Tagged: Mission San Luis Rey

Panorama Photography

Panorama Basics

Panorama images have become a favorite photographic technique for me. I really enjoy making huge panoramic, sweeping images from multiple exposures. Panorama photography is easy to do; you don’t need a special camera and in some cases you don’t even need any particular special technique.

For example, this panorama of Death Valley’s Racetrack Playa was created by taking 5 individual exposures and using Photoshop’s built-in panorama function.

Death Valley Racetrack Playa Grandstand

This image – as many of mine are – was hand-held. This panorama of Panamint Valley was created with 12 or 14 imagesĀ  (6 or 7 across 2 rows) and is a huge file.

Death Valley Panamint Valley

For a basic panorama you should carefully set up your shot and have about 20% to 25% overlap from image to image. I always hold the camera in portrait orientation for horizontally-oriented panos and in landscape orientation for vertical panos.

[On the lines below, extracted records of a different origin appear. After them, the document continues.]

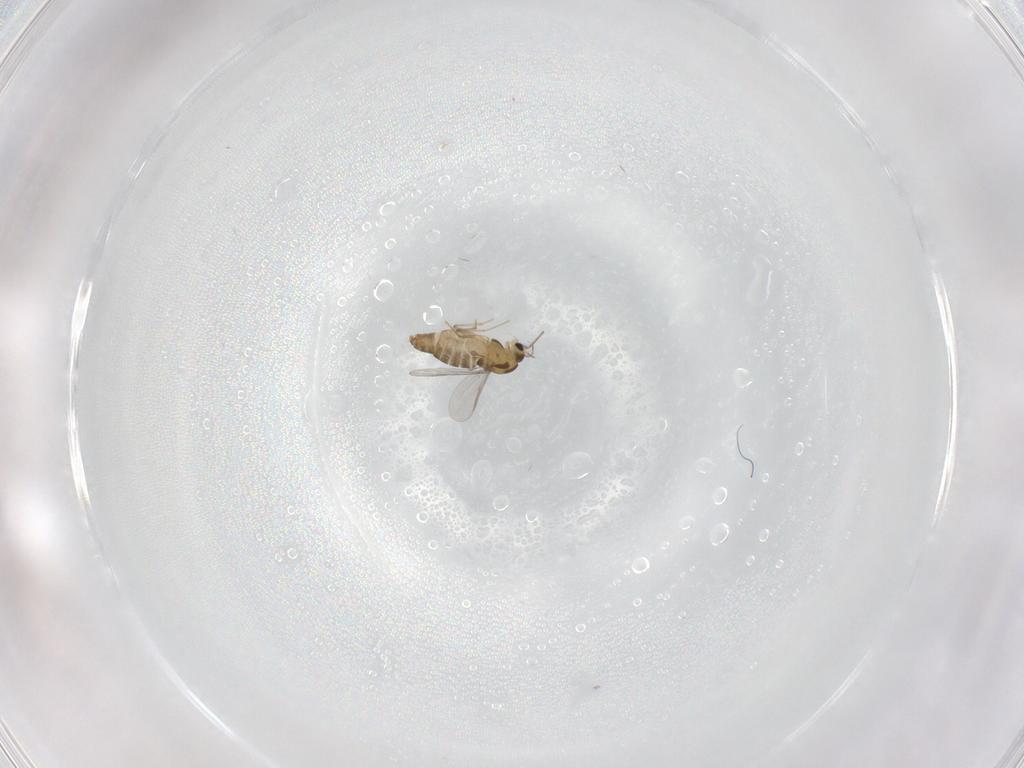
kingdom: Animalia
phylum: Arthropoda
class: Insecta
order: Diptera
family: Chironomidae
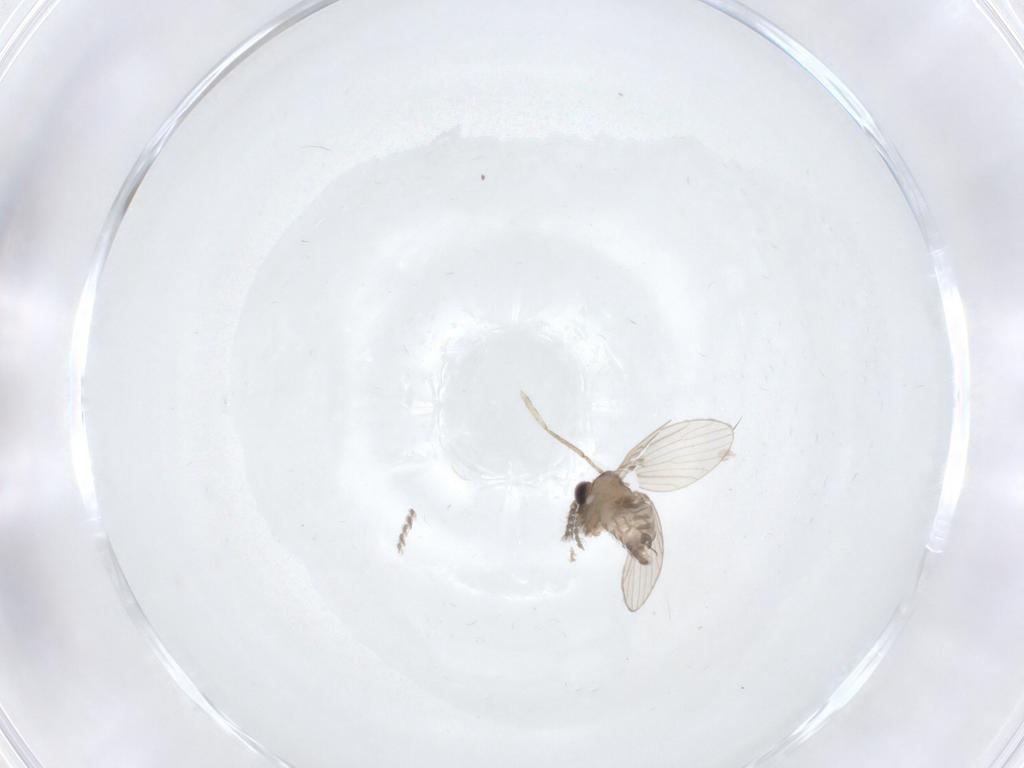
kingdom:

You should set the camera’s exposure mode to Aperture Priority to ensure that the depth of field does not change from image to image and you should also remove the polarizer filter if you have one attached to the front of the lens. Aperture priority means you select an “f-stop” (the lens aperture) and the camera will select a shutter speed appropriate for the conditions. All of this assures that each image’s exposure will be similar and will look natural when they are all stitched together.

Advanced Panorama Techniques

When capturing images of objects or scenery far away relatively speaking, a handheld approach provides good results. But, when a panorama of close-in objects or a scene is desired, the proper technique and the proper equipment is required. The workflow with the camera is the same, but rotating the camera around it’s nodal point and eliminating parallax is vital.

Another approach is to use a robot, such as the Gigapan product line. The cost differential between a full-blown Really Right Stuff manual set up and a Gigapan set up is minimal, with the advantage to RRS that no batteries are required and the advantage to Gigapan that the process is automated.

Stitching Software

Many software options exist (Mac OS X search); the Gigapan system comes with it’s own software, Photoshop CS3 and above has a panorama mode included. I have used Kekus Software’s PTMac software as well as their Calico product. Most of these are a lot more “hands off” and designed for ease of use. They have a lot of internal smarts and can do a top-notch job of merging the individual images into a gorgeous panorama image.

PTMac, however, is fundamentally different from these others; it is designed to give you the most control possible in selecting overlapping control points from adjacent images and save those control points as a file which can be used for subsequent panoramas. Why would you want to do that? Well, the most important application is if you want to do an HDR panorama. You can do it two ways; you create individual HDR images for each panorama segment and then stitch them together, OR you can stitch each set of image exposure sets and then HDR the 3, 5, 7 or more panoramas into an HDR image. But to do that, you must stitch all the exposure sets using the same control points; otherwise you’ll get alignment and registration problems when you try to build the HDR image.

Final Image

This panorama of Mission San Luis Rey de Francia in Oceanside, CA was shot at night and used 3 rows of 5 images each. I have several others similar to this at my Southern California gallery at my photo gallery (Alan R Zeleznikar Photography).